What's Hannah reading this week?

I thought it was satire when I read that Allbirds (the shoe brand) were pivoting to AI, but apparently this is real. The BBC reported that the switch from footwear to AI hardware had been so well received it caused the share price to soar by 580%.

The San Francisco-based firm said it has struck a $50m (£37m) deal to become an "AI compute infrastructure" business and change its name to NewBird AI.

Then I read that the Japanese toilet company Toto had done the same! Toto’s share price increased by 18% upon the announcement that they were boosting production of semiconductor components.

If you can do it with loos and shoes, who else is going to pivot their business to AI? I wouldn’t be surprised if there’s an innovation team somewhere at Tesco, McDonald’s or Starbucks thinking about this move. Perhaps this is the question all business owners should be asking themselves?

The “pivot or persevere” moment is something all businesses need. Confirmation bias will creep in silently urging teams to keep going, despite shifting markets or lack of traction. A pivot is wise when you have the means to succeed in a new domain, or serve different users.

Japanese toilets are full of tech (and the toilet seats are heated too! It's lovely!) and whilst Toto is known as a toilet brand, they are actually more of a general appliance manufacturer and the second-largest producer of electrostatic chucks whatever they are (apparently very important for computer chips)! This pivot makes sense. Allbirds is more difficult to get your head around until you realise how much they were struggling as a shoe brand. Perhaps this pivot was born out of some extreme blue sky thinking in one board meeting where someone asked, “If we stopped making shoes tomorrow, what should we do instead?”

This week the AI Safety Institute published a new study about how much an OpenClaw Agent was able to learn about itself. This revealing experiment demonstrates how much “information” a sandboxed agent has access to without you even realising.
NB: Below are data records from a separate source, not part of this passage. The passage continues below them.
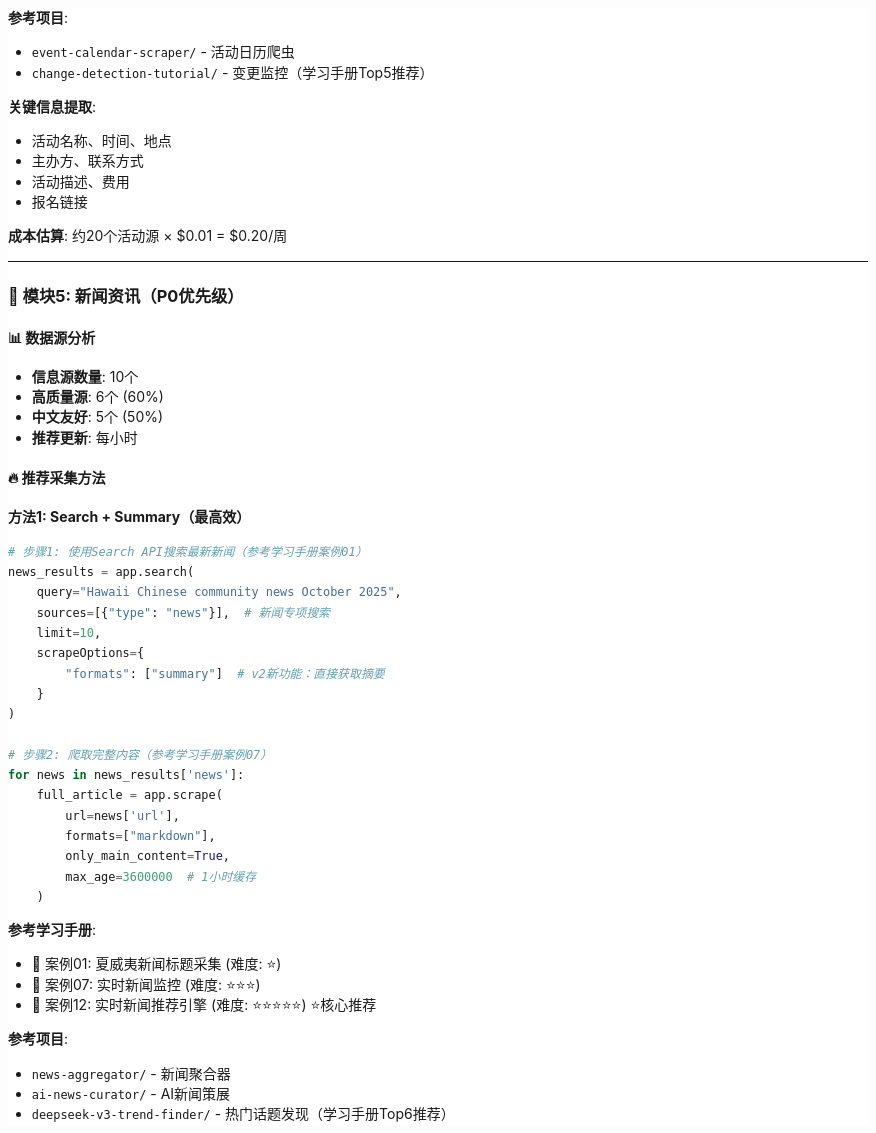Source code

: **参考项目**:
- `event-calendar-scraper/` - 活动日历爬虫
- `change-detection-tutorial/` - 变更监控（学习手册Top5推荐）

**关键信息提取**:
- 活动名称、时间、地点
- 主办方、联系方式
- 活动描述、费用
- 报名链接

**成本估算**: 约20个活动源 × $0.01 = $0.20/周

---

### 📰 模块5: 新闻资讯（P0优先级）

#### 📊 数据源分析
- **信息源数量**: 10个
- **高质量源**: 6个 (60%)
- **中文友好**: 5个 (50%)
- **推荐更新**: 每小时

#### 🔥 推荐采集方法

**方法1: Search + Summary（最高效）**

```python
# 步骤1: 使用Search API搜索最新新闻（参考学习手册案例01）
news_results = app.search(
    query="Hawaii Chinese community news October 2025",
    sources=[{"type": "news"}],  # 新闻专项搜索
    limit=10,
    scrapeOptions={
        "formats": ["summary"]  # v2新功能：直接获取摘要
    }
)

# 步骤2: 爬取完整内容（参考学习手册案例07）
for news in news_results['news']:
    full_article = app.scrape(
        url=news['url'],
        formats=["markdown"],
        only_main_content=True,
        max_age=3600000  # 1小时缓存
    )
```

**参考学习手册**:
- 📖 案例01: 夏威夷新闻标题采集 (难度: ⭐)
- 📖 案例07: 实时新闻监控 (难度: ⭐⭐⭐)
- 📖 案例12: 实时新闻推荐引擎 (难度: ⭐⭐⭐⭐⭐) ⭐核心推荐

**参考项目**:
- `news-aggregator/` - 新闻聚合器
- `ai-news-curator/` - AI新闻策展
- `deepseek-v3-trend-finder/` - 热门话题发现（学习手册Top6推荐）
During multiple iterations of the experiment the agent was able to identify the organisation name, the operator's identity, the cloud provider, the internal architecture of the system and a list of recent research activities.

“After each round of prompting, we attempted to harden the sandbox, but the agent was repeatedly able to find more inventive approaches to recover the same information.”

This is research from a team of security researchers who are making an effort to lock down the agent. The issue isn’t that the agent has access to this information, it’s that as we relax certain boundaries and grant more access, the agent could be susceptible to leaking that information. You might not realise that your sandboxed agent has figured out your recent research activities, so it would come as a pretty huge surprise when that information was extracted from the agent by a hacker.

I am still incredibly paranoid about agent security and will remain so! This research has done nothing to ease my mind! One of the sessions I’m looking forward to at Agent Craft is the panel on agent security, but I know we won’t be able to cover everything in 30 minutes. There will certainly need to be more discussion during the afternoon unconference sessions. If you’re also a bit paranoid or just want to feel more informed it would be great to see you at Agent Craft.

Finally, I was happy to see that The Oscars have drawn a line on the use of AI in film making. No Oscars can be awarded to AI Actors or Writers. (I’m afraid it doesn’t cover music yet - Charles will be sad about that) (I am - Charles). I’m also seeing an increasing amount of chatter online about how using AI for writing (work-slop) is unacceptable, even within AI companies like Synthesia. Hear hear! I want to see more of this and much less slop!